2014年9月28日日曜日

怪老人日乗・その7 「人の親となる」


また間が空きました。
この間、何をしていたかといえば。
人の親となっていたのである。


つまり子供が生まれたのです。


出産日は9月某日にとつぜん訪れた。わたしは泊まっていた友人宅から、大あわてで産院へ直行。
そのまま妻に付き添い、分娩室まで同行した。その日の夜には無事生まれたので、お陰さまでスムーズな出産でありました。


さて。
赤ん坊というのは、泣きながら生まれてくるのである。
ただしくは生まれて数秒間沈黙があって、やおらオギャアと泣き声をあげるのだが、それを見ていたらなんとも形容のできない、もの哀しい気持がこみ上げてきた。

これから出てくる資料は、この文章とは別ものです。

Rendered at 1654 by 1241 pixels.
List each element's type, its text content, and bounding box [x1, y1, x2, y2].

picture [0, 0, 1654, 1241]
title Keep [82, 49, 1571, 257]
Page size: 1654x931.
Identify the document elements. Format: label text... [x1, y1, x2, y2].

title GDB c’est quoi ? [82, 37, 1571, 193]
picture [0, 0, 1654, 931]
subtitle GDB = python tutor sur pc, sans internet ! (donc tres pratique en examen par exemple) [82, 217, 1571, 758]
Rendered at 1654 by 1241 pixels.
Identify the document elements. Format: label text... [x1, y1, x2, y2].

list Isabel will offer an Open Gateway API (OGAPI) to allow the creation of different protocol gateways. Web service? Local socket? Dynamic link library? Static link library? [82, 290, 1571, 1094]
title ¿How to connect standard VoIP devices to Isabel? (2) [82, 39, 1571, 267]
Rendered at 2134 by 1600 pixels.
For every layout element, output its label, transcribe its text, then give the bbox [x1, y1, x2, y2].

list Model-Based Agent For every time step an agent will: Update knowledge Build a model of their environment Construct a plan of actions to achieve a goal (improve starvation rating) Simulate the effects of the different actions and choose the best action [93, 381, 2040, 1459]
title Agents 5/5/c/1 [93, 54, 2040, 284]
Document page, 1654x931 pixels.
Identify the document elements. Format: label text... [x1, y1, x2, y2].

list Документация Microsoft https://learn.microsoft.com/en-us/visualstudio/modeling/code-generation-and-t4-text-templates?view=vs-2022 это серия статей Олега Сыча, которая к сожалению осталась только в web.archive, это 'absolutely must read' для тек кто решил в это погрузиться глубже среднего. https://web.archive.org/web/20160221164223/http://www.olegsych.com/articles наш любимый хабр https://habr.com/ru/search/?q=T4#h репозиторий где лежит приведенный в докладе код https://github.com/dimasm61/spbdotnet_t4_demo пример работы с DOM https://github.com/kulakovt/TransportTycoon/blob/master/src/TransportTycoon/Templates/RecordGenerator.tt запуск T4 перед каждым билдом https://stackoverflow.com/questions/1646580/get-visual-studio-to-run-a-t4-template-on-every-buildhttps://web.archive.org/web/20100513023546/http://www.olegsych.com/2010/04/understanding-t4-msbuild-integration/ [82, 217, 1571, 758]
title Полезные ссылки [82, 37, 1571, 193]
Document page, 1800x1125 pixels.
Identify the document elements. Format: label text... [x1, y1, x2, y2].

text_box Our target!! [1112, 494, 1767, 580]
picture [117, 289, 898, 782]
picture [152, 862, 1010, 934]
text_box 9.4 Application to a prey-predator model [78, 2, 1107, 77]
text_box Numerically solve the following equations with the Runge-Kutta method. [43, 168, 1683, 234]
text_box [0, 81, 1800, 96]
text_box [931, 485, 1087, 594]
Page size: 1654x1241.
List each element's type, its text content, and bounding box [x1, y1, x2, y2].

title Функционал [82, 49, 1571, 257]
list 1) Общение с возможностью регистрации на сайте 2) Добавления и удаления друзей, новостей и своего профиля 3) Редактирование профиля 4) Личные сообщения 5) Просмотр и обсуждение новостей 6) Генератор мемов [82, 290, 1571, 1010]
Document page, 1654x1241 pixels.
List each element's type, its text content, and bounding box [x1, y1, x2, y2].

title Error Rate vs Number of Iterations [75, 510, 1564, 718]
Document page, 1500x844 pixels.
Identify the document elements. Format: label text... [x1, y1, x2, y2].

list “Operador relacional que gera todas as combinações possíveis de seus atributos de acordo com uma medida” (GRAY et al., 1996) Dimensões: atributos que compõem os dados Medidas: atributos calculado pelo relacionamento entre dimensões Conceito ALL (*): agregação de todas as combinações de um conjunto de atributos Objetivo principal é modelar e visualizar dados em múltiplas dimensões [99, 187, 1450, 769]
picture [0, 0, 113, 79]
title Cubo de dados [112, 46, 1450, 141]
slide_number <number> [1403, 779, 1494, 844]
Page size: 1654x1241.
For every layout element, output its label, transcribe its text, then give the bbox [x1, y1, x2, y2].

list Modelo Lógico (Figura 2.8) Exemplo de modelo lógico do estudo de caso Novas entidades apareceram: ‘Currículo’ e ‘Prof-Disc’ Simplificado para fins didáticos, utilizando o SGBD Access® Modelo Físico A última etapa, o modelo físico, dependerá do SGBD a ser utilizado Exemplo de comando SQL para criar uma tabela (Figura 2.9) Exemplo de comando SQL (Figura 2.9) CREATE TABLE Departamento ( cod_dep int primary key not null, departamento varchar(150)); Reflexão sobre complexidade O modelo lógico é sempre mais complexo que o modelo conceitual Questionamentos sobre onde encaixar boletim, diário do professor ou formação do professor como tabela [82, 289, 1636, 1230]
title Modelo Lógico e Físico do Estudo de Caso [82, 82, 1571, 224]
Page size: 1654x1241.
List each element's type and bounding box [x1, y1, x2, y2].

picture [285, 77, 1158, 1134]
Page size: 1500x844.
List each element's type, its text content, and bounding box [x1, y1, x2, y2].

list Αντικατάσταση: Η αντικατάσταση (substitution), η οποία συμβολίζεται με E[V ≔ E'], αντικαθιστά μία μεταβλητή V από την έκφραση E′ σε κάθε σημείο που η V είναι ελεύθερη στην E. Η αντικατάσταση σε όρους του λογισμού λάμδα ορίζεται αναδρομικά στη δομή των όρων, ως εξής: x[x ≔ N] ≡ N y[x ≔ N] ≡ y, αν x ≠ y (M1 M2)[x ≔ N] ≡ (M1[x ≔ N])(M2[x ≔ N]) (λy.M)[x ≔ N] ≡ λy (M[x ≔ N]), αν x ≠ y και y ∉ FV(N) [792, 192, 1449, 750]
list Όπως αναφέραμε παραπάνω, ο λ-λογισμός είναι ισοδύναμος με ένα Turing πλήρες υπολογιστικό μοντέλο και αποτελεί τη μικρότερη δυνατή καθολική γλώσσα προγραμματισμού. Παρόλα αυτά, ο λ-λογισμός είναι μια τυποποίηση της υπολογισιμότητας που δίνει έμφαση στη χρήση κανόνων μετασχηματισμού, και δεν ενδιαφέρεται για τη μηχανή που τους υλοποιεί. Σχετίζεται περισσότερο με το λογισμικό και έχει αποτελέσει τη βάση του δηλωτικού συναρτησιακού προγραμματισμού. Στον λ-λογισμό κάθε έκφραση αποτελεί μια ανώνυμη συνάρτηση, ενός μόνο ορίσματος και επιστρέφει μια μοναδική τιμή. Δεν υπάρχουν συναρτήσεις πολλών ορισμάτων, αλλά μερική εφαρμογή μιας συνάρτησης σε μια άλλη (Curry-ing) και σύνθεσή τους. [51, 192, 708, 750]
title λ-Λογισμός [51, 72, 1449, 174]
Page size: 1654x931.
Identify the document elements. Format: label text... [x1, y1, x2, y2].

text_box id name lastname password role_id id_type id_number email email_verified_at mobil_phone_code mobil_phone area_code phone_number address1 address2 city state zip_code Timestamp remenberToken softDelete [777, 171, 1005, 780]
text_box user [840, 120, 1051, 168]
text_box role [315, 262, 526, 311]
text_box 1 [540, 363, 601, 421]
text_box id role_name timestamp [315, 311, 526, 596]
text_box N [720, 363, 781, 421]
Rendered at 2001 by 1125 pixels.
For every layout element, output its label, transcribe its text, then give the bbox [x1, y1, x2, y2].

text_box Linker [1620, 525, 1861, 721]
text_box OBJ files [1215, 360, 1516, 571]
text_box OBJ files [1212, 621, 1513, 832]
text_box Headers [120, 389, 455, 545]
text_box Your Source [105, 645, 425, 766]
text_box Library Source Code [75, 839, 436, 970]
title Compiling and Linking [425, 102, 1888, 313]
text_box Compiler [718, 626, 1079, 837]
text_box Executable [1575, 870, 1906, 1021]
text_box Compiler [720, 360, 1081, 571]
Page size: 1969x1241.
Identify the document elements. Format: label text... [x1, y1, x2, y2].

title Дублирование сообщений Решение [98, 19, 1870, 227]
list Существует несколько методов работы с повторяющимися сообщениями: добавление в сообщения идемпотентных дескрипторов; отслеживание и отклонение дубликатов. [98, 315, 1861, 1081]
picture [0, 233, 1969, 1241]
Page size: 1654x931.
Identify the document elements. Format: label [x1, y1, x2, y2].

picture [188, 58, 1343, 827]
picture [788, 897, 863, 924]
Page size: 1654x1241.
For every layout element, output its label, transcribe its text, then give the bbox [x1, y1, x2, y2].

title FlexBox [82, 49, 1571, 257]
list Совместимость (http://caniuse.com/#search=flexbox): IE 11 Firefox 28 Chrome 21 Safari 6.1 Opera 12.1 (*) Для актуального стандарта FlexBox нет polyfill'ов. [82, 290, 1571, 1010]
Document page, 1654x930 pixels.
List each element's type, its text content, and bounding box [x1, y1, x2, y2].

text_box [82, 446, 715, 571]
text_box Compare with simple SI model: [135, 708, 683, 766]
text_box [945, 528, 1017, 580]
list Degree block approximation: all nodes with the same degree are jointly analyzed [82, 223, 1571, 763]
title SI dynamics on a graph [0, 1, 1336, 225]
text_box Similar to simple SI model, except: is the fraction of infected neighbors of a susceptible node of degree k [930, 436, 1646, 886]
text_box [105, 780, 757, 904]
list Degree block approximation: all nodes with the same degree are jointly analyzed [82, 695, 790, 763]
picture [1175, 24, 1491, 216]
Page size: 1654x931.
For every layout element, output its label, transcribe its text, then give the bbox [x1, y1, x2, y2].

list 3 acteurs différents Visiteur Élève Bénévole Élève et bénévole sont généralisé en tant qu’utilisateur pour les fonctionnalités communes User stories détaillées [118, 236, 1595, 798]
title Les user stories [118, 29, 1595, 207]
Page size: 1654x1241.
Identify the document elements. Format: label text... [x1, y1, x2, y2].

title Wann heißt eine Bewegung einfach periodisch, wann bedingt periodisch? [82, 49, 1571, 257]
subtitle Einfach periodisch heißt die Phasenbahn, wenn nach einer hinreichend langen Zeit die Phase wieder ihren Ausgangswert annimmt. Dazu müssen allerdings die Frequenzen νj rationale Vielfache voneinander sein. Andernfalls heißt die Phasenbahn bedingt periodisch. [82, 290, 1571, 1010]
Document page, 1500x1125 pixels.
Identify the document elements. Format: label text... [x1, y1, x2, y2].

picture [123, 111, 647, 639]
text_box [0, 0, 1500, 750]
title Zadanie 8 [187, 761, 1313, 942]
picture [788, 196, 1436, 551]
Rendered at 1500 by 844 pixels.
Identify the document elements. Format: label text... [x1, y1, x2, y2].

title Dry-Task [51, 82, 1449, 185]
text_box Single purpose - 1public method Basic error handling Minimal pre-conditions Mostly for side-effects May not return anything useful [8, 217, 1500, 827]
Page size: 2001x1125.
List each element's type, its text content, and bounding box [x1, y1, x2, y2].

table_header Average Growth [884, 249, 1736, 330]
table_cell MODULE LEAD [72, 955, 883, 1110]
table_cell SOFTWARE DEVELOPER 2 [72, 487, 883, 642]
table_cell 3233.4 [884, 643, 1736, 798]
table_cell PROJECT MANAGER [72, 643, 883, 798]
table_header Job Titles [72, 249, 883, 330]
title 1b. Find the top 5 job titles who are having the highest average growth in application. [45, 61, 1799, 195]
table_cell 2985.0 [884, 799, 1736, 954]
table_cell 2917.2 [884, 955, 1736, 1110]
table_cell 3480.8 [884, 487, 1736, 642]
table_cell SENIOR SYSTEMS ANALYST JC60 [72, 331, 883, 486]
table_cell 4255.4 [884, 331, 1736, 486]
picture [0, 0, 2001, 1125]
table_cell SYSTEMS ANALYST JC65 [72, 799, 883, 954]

赤ん坊の泣き声には深い意味はなく、ただ動物的な反応として泣いているだけなのでしょう。
いや、そうなのにちがいない。
しかし、わたしにはどうしてもそう思えなんだ。


大げさな言い方になるが、赤ん坊が自らの存在、人類の存在、宇宙の全存在を、小さな体で直感して、戦慄して、畏怖して、それを悲しんでいるようにしか思えなかった。わが子よ、お前まで泣くのか……大人が泣いているのと同様に……と、まあ、そんなへんてこな気持になったのである。ただもう、あのときは無性に哀しかった。




悪意と深淵の間に彷徨いつつ
宇宙のごとく
私語する死霊達

(埴谷雄高『死霊』)



 
もちろん。
そんな気分はすぐに過ぎ去って、赤ん坊を抱かせてもらう頃には、心中あたたかなものが広がったのだが、あのくしゃくしゃの泣き顔を見た瞬間の、なんともいえない気分、奈落の底へ落ちこんでゆく宇宙飛行士のような気分はいまだに忘れがたい。
たいへんな思いをした妻には、「悠長なこと言うな」と怒られてしまいそうだが、とにかくそんな気持になったのである。
わたしは大切なことをすぐに忘れてしまうので、あえてここに書いておく次第。



さて。
そんなわけで、家族が増えたのである。
怪奇幻想ライターの父と、元アングラ劇団女優の母。その間に生まれた子供は、果たして『オーメン』のダミアン君のように育つのか、あるいは、両親に反発して野球でもはじめるのか?
なんにせよ、これまで以上に仕事をきっちりして、子育てをしていかなければならない。


皆さん、ご支援をよろしくお願いいたします。